The inconclusive first round was not unexpected, given Mr Berlusconi’s absence while he attended the inauguration of the George W. Bush presidential library in Dallas on Thursday. Officials and politicians remained hopeful that the two parties would reach agreement in time for the new government to be sworn in soon, possibly on Saturday, and to receive the confidence vote it needs in parliament early next week.
Mr Alfano said the centre-right was not laying down preconditions for its participation in a coalition government led by its centre-left rivals, despite statements to the contrary by senior party officials on Wednesday.
At the same time Mr Alfano made clear that their priority was to resolve the issue of a property tax that Mr Berlusconi pledged to abolish during the February elections that resulted in a hung parliament. Without agreement on this, Mr Alfano said, the party “cannot maintain its relationship of trust with its electorate”.
Mr Alfano played down the problems of sharing out cabinet posts, saying it was up to Mr Letta to propose a list of ministers to Giorgio Napolitano, head of state.
Mr Letta separately told reporters that differences remained and that he would remain in contact with Mr Napolitano. Mr Letta said he had a 30-second telephone conversation with Mr Berlusconi and that the former prime minister had given his encouragement. No meeting had been set for Friday, Mr Letta said.

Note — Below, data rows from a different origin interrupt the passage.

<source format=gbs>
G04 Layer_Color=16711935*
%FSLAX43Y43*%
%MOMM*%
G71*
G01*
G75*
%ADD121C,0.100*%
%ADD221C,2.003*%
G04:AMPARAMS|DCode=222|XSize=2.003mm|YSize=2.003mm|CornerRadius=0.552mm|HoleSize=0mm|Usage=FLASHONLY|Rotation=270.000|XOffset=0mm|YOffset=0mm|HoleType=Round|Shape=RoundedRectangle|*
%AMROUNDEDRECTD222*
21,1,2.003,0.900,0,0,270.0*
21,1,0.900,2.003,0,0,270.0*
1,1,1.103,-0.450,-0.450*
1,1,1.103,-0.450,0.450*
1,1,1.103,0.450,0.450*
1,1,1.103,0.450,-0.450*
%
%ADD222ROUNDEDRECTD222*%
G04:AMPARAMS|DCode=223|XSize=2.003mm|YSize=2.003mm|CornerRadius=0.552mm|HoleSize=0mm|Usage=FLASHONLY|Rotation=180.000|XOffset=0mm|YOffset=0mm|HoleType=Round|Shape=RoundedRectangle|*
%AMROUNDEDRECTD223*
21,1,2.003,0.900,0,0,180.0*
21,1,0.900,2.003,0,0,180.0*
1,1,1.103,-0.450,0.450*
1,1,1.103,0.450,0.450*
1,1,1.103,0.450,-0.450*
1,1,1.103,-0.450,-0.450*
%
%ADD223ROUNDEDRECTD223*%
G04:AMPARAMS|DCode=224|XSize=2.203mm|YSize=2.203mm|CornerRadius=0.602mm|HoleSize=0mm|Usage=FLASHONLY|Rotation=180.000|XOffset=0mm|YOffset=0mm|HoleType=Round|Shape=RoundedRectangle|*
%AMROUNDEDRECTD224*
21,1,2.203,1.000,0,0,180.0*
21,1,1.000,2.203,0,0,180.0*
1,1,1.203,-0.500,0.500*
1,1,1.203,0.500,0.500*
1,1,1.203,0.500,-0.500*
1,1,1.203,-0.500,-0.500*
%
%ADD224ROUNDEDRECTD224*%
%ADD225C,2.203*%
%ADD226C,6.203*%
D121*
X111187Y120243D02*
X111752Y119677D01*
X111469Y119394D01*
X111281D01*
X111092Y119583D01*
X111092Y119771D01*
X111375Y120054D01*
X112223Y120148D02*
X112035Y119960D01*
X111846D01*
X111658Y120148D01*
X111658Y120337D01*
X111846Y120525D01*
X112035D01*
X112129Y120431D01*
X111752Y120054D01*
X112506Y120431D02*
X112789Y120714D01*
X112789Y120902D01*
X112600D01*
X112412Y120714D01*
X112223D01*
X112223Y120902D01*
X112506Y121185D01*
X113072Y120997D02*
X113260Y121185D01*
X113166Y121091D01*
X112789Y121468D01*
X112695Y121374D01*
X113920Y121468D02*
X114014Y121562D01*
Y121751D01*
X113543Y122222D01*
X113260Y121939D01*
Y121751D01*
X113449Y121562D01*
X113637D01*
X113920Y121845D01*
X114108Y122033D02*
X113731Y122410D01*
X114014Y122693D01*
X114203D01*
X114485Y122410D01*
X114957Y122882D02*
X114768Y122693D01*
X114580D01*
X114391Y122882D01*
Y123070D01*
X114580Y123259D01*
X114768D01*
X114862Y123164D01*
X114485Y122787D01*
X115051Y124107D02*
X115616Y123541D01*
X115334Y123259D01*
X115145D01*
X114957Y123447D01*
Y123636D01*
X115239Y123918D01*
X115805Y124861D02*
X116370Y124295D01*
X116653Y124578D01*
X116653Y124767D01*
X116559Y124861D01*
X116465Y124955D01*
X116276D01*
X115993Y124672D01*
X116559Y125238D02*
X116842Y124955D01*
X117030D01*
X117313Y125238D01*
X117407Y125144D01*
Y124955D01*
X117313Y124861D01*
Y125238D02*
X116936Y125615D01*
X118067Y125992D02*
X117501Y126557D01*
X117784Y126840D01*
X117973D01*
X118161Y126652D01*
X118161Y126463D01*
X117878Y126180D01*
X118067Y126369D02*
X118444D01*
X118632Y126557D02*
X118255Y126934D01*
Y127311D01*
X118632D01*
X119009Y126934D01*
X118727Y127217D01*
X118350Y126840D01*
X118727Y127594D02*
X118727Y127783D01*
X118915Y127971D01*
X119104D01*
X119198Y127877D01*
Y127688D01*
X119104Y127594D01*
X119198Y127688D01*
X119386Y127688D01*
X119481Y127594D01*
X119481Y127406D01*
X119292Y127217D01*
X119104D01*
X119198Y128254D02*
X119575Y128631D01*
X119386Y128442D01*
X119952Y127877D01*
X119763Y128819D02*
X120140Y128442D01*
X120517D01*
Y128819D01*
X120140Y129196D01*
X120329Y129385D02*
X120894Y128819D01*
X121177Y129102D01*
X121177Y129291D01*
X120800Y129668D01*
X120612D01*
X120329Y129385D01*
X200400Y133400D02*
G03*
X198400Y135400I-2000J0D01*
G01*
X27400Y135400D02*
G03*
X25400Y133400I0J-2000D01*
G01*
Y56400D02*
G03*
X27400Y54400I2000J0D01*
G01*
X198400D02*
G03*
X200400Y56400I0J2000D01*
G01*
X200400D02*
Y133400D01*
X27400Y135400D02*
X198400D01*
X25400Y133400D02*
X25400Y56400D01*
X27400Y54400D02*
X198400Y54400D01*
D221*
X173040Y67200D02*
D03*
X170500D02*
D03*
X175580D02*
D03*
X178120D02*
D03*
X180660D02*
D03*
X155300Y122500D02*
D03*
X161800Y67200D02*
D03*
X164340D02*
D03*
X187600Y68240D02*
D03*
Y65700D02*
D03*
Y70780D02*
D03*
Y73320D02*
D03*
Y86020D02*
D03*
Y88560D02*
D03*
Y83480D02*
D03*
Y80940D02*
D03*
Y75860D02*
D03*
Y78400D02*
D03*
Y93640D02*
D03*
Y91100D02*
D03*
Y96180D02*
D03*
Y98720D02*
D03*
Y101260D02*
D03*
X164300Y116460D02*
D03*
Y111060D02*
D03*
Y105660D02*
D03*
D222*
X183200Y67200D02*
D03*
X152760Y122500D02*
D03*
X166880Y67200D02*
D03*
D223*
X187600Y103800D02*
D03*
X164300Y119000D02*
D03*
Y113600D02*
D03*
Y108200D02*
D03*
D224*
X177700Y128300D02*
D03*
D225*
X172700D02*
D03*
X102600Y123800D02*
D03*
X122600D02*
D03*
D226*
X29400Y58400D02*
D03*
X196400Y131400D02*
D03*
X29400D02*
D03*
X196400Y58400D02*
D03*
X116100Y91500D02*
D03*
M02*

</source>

“I will not hide the differences that exist,” Mr Letta said.
Mr Napolitano, the driving force behind efforts to form a coalition government, agreed with reluctance last Saturday to accept a second mandate at the age of 87 on the condition that the parties would bury their differences. Mr Letta, a moderate from the Democrats’ Catholic wing, was selected by Mr Napolitano as prime minister designate on Wednesday.

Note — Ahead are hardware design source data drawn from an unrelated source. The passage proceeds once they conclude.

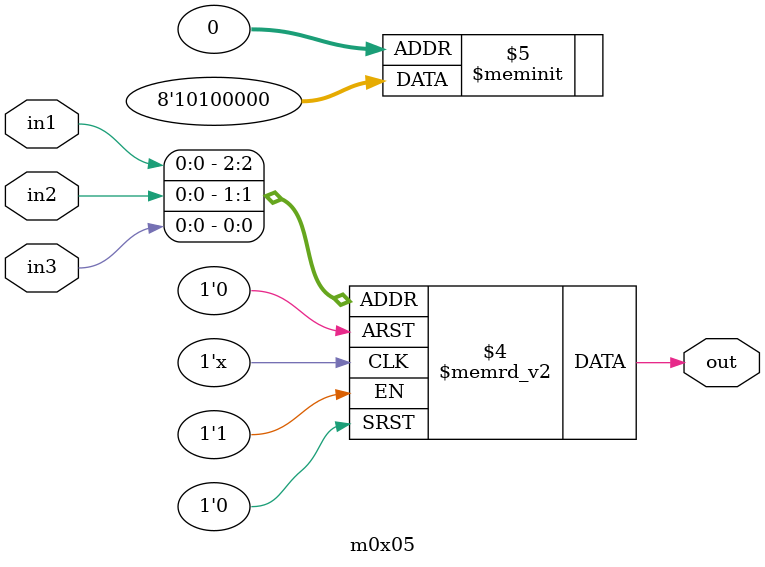
<source format=v>
module m0x05(output out, input in1, in2, in3);

   always @(in1, in2, in3)
     begin
        case({in1, in2, in3})
          3'b000: {out} = 1'b0;
          3'b001: {out} = 1'b0;
          3'b010: {out} = 1'b0;
          3'b011: {out} = 1'b0;
          3'b100: {out} = 1'b0;
          3'b101: {out} = 1'b1;
          3'b110: {out} = 1'b0;
          3'b111: {out} = 1'b1;
        endcase // case ({in1, in2, in3})
     end // always @ (in1, in2, in3)

endmodule // m0x05
</source>
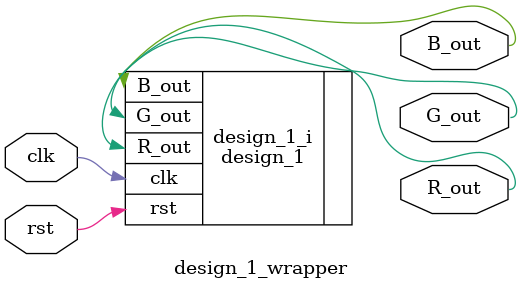
<source format=v>
`timescale 1 ps / 1 ps

module design_1_wrapper
   (B_out,
    G_out,
    R_out,
    clk,
    rst);
  output B_out;
  output G_out;
  output R_out;
  input clk;
  input rst;

  wire B_out;
  wire G_out;
  wire R_out;
  wire clk;
  wire rst;

  design_1 design_1_i
       (.B_out(B_out),
        .G_out(G_out),
        .R_out(R_out),
        .clk(clk),
        .rst(rst));
endmodule

</source>
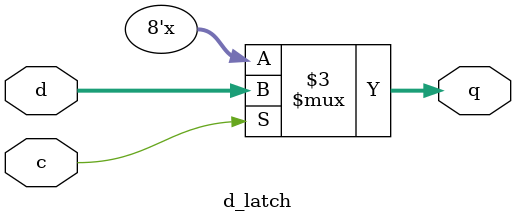
<source format=v>
module d_latch
# (
    parameter N = 8
) (
    input               c,
    input       [N-1:0] d,
    output reg  [N-1:0] q
);

always @* begin
    if (c)  q = d;
    else    q = q;
end

endmodule
</source>
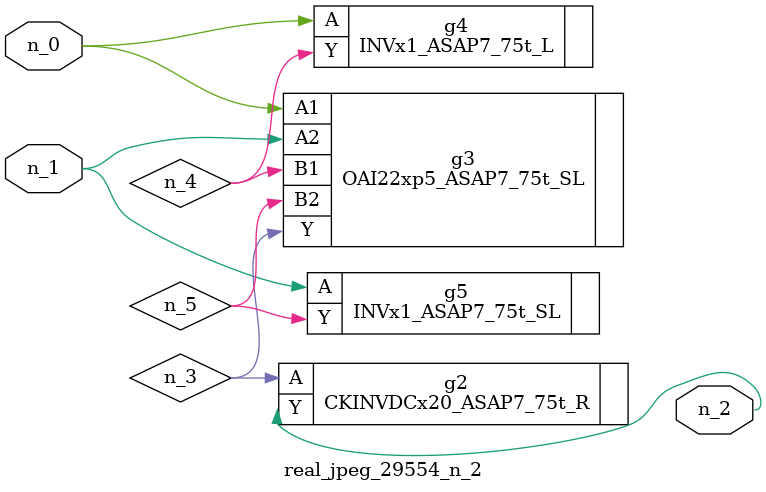
<source format=v>
module real_jpeg_29554_n_2 (n_1, n_0, n_2);

input n_1;
input n_0;

output n_2;

wire n_5;
wire n_4;
wire n_3;

OAI22xp5_ASAP7_75t_SL g3 ( 
.A1(n_0),
.A2(n_1),
.B1(n_4),
.B2(n_5),
.Y(n_3)
);

INVx1_ASAP7_75t_L g4 ( 
.A(n_0),
.Y(n_4)
);

INVx1_ASAP7_75t_SL g5 ( 
.A(n_1),
.Y(n_5)
);

CKINVDCx20_ASAP7_75t_R g2 ( 
.A(n_3),
.Y(n_2)
);


endmodule
</source>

The small centrist Civic Choice, led by caretaker prime minister Mario Monti, gave its backing to Mr Letta, the former deputy head of the Democrats whose entire leadership resigned last weekend following the party’s implosion in its failure to agree on a successor to Mr Napolitano.
The anti-establishment Five Star Movement, the third largest group in parliament, refused to join Mr Letta. The Democrats also lost the support of their former electoral allies, the Left Ecology and Freedom party. The rightwing Brothers of Italy and the Milan-based Northern League, both previously allied to Mr Berlusconi, also said they would be in opposition.
Nevertheless, should Mr Letta reach agreement with Mr Berlusconi and Mr Monti then the next government could command a two-thirds majority needed to pass proposed constitutional changes to Italy’s paralysing parliamentary system.